ЗАДАНИЕ 1 >>
Перепишите записи с самого их начала и заканчивая строкой, содержащей "picture [0, 1093, 153, 1100]", заменив "bounding box" на "bbox". Остальное не меняйте.
━━ ОТРЫВОК
Так, а теперь опрометью спать, слово Тебе отправлено, Твои мысли ко мне привлечены, я доволен.
Ты не слишком замучилась писать мне, любимая? Одна Твоя строчка доставляет мне столько радости, сколько и пять моих не в силах доставить.
Франц.
10.01.1913
Прежде всего, любимая, прекрати себя упрекать за то, что мало мне пишешь! При том, как мало у Тебя времени, Ты пишешь мне много, слишком много.
И если Ты, как в последнее время, сумеешь сохранить замечательную регулярность ежедневных писем, то во всем, что касается нашей переписки, мне нечего будет желать, поскольку же другие желания – либо сейчас, либо вообще – неисполнимы, то, значит, все в порядке, пусть и не в наилучшем.
То, что я сажусь сейчас к столу писать Тебе, едва успев перемолвиться с родственниками, тогда как раньше этому всегда предшествовали мои писания и я, следовательно, когда брал ради Тебя перо в руки, находился – в счастье ли, в несчастье ли своем – на иной, высшей ступени, – мне это как-то мешает. Но это недолго будет продолжаться, в понедельник, думаю, я уже снова начну писать, множество историй, любимая, барабанят свои марши в моей голове.
━━━━
━━ ЗАПИСИ НАБОРА ДАННЫХ
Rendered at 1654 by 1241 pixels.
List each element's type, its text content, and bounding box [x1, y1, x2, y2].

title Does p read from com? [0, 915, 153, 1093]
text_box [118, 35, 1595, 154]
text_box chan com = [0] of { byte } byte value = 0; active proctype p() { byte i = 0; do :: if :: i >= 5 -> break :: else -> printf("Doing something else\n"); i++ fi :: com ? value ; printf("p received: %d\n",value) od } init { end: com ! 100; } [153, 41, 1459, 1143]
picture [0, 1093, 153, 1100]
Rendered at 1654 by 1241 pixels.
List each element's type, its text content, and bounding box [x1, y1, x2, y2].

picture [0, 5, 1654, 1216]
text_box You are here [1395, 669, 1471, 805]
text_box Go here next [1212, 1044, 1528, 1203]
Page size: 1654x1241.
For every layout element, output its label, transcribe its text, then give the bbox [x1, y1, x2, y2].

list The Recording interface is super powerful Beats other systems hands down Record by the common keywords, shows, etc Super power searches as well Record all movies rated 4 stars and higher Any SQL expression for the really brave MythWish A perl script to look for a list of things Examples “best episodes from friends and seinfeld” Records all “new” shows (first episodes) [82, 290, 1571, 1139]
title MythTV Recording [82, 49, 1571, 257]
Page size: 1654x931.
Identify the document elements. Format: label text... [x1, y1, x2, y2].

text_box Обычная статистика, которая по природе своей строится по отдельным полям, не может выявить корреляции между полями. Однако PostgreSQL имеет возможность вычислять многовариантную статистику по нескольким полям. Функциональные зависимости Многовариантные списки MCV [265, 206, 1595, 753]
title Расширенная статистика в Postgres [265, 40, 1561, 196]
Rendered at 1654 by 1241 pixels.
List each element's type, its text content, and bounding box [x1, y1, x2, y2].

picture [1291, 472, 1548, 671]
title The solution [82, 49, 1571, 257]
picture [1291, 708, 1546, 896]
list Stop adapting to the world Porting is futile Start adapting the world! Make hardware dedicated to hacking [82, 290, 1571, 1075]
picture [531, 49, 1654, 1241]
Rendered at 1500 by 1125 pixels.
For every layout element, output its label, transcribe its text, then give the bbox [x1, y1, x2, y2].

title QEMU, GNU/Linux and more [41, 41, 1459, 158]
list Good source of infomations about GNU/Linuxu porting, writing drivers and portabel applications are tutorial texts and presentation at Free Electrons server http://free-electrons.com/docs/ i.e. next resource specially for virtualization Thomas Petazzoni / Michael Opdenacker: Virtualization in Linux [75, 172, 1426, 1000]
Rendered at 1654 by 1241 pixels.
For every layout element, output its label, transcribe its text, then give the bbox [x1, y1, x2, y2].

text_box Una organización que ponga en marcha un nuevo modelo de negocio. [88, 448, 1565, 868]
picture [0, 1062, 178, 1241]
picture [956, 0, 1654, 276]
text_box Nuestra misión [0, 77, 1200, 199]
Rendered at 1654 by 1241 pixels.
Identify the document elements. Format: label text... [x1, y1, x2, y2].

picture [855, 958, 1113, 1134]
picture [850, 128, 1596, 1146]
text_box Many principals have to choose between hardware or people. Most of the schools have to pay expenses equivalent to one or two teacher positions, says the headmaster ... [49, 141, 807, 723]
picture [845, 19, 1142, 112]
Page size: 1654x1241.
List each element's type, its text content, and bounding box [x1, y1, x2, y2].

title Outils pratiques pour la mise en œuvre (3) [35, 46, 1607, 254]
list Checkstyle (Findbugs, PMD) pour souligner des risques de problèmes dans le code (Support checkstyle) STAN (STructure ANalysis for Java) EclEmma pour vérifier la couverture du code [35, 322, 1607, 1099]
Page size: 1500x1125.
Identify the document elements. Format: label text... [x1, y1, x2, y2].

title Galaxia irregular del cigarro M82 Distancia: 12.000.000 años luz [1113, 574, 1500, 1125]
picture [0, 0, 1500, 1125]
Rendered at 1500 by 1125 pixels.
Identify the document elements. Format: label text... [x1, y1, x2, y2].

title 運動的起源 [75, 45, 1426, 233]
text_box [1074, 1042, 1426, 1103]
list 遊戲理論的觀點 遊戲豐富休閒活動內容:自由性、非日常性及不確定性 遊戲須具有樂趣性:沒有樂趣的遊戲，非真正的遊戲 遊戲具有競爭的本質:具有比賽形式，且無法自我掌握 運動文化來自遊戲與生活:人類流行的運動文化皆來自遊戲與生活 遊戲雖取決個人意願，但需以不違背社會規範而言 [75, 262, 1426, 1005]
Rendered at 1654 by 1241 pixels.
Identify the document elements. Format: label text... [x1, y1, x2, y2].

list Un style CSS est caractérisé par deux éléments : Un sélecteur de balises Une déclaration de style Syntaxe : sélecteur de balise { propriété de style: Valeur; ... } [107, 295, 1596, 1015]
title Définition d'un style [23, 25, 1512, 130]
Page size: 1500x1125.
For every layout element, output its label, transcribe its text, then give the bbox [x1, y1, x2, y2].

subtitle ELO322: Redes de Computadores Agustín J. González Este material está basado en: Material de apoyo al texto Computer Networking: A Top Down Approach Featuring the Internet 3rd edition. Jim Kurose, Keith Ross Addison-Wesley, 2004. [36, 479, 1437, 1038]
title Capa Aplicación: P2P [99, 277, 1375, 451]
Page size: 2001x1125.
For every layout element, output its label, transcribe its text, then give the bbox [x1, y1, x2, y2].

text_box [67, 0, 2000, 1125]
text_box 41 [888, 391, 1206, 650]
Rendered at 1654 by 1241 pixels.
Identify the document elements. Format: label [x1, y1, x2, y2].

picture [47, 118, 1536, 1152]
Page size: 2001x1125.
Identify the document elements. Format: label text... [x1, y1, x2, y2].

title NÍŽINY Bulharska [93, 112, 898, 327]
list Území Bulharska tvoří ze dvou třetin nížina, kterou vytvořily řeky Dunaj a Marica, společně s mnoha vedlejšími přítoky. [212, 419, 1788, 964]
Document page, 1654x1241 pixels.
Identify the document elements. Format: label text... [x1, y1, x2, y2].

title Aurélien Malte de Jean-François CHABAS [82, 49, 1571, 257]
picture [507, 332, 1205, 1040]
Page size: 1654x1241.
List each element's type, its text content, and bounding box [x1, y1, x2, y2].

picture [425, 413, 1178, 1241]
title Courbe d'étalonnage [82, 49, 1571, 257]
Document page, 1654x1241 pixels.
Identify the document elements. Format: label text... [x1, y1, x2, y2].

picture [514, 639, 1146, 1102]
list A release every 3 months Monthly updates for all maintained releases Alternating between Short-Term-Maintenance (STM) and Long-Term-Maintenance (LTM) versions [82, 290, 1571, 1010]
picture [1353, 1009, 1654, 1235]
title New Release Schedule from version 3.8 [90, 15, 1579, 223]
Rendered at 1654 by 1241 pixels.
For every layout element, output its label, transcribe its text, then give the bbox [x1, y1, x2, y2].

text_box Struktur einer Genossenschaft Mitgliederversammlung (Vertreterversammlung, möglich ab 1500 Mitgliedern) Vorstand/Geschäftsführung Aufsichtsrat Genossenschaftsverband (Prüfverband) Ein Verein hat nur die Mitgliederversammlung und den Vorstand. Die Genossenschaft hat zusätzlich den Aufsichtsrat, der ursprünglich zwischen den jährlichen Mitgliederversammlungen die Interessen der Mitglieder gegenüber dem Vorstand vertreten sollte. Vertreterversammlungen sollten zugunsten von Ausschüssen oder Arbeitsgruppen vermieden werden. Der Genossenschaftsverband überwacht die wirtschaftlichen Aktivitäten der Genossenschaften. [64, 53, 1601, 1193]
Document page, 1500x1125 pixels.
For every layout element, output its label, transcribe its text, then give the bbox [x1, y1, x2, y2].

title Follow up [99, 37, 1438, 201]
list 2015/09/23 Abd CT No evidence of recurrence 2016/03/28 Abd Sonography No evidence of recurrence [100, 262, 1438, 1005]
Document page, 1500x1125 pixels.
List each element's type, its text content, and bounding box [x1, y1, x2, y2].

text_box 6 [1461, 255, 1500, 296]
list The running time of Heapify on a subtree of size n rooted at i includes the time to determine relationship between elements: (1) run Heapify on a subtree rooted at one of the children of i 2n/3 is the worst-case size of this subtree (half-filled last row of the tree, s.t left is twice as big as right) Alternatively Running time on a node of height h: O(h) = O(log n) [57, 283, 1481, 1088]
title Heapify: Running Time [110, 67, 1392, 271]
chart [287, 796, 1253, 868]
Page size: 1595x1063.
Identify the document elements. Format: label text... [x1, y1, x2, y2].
━━━━
ЗАДАНИЕ 2 >>
Ответьте по отрывку:
(a) Какая дата указана в отрывке?
(b) Сколько своих строчек, по словам автора, не в силах доставить столько радости, сколько одна строчка адресата?
(c) В какой день недели автор думает снова начать писать?

ПРАВИЛЬНЫЙ ОТВЕТ 1 >>
Rendered at 1654 by 1241 pixels.
List each element's type, its text content, and bbox [x1, y1, x2, y2].

title Does p read from com? [0, 915, 153, 1093]
text_box [118, 35, 1595, 154]
text_box chan com = [0] of { byte } byte value = 0; active proctype p() { byte i = 0; do :: if :: i >= 5 -> break :: else -> printf("Doing something else\n"); i++ fi :: com ? value ; printf("p received: %d\n",value) od } init { end: com ! 100; } [153, 41, 1459, 1143]
picture [0, 1093, 153, 1100]

ПРАВИЛЬНЫЙ ОТВЕТ 2 >>
(a) 10.01.1913
(b) Пять.
(c) В понедельник.